Two new temporary installations by Tony Feher at the Akron Art Museum
will extend the artists presence from the Karl and Bertl Arnstein Galleries into the museums Beatrice Knapp McDowell Grand Lobby and into Downtown Akron.
Three 54-inch tall red marine buoys hang from the cantilevers that reach out from the roof of the museum. An ambitious art work that incorporates the architecture of the masterpiece Coop Himmelb(l)au building, Buoy exemplifies how Feher brings attention to everyday objects and materials by presenting them in new ways.
In suspending the buoys upside down, Feher subverts their intended function and offers viewers an element of surprise and delight. These qualities are enhanced by the attention the buoys bring to the soaring cantilevers that define the museums conceptual footprint.
"Tony Feher's exhibition and projects represent the high level of community engagement that the Akron Art Museum is undertaking. This is a game changer for the museum," stated Executive Director and CEO Mark Masuoka.

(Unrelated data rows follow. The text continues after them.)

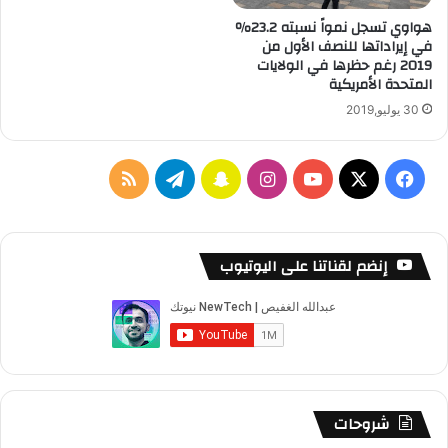
هواوي تسجل نمواً نسبته 23.2٪
في إيراداتها للنصف الأول من
2019 رغم حظرها في الولايات
المتحدة الأمريكية
30 يوليو,2019
‫X
فيسبوك
‫YouTube
انستقرام
سناب
تيلقرام
ملخص
تشات
الموقع
RSS
إنضم لقناتنا على اليوتيوب
شروحات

Tony Feher has created impressive site-determined works in response to distinctive architecture throughout the world, including the Hagia Sofia in Istanbul and the Chinati Foundation in Marfa, Texas. With Buoy he has envisioned a dazzling installation with a new material that at once expands his practice and brings distinction to the Akron Art Museum, commented Chief Curator Janice Driesbach.
Feher also transformed one of the museums passageways into a luminous cavern by embellishing its window wall with patterns of blue painters tape. Arcs of hand-torn tape mimicking European paving stone patterns fan out from astral forms defined by the milled edges of the tape. Feher describes this contrast of patterns and textures as offering ridiculous and sublime in the same breath. Elements of the design reference drawing and mosaics. He notes that his composition will have the effect of stained glass in the contained space of the corridor.
This Akron-specific work is titled in honor of Judith Resnik, the Akron-raised NASA astronaut who died on board the Challenger space shuttle in 1986.
Buoy and Judith Resnik were commissioned by the Akron Art Museum to complement its presentation of Tony Feher, a 25-year survey exhibition organized by Blaffer Art Museum at the University of Houston, on view through August 17, 2014. The exhibition features more than 50 of the artists works and seeks to reveal the richness, complexity and impact of his investigations. The works on view feature the range of mundane materials Feher employs, from bottles filled with colored liquids to marbles, pennies and Mylar blankets. Feher surrounds himself with his materials for a long time before singling them out for their individual formal qualities. In his incessant quest for moments of clarity, beauty and quietude, the artist doesnt so much transform as accentuate the inherent characteristics of his materials.
Tony Feher has been organized by the Blaffer Art Museum at the University of Houston.